** Opening Available records block **

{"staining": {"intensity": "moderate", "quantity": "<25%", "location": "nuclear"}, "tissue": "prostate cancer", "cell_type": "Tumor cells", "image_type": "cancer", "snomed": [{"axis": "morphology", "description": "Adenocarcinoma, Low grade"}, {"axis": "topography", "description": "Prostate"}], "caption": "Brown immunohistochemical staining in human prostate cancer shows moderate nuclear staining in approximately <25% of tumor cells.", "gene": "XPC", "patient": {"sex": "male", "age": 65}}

** Closing Available records block **
** Opening Available records block **

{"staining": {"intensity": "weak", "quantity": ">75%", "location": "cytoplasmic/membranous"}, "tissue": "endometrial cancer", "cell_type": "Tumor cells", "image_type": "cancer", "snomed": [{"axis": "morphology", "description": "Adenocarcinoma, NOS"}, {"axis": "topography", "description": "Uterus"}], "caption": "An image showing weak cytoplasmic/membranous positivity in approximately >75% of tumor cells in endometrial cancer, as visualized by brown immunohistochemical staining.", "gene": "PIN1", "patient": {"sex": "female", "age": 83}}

** Closing Available records block **
** Opening Available records block **

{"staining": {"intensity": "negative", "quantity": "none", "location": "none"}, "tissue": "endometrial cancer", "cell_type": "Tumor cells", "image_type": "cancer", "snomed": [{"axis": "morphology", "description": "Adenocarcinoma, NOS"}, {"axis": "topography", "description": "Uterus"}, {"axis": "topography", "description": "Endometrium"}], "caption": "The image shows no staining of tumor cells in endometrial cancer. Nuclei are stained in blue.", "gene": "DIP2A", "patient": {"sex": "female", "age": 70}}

** Closing Available records block **

How to complete this task:
Write only the number of lines in the data above that include "approximately".

Solution below:
2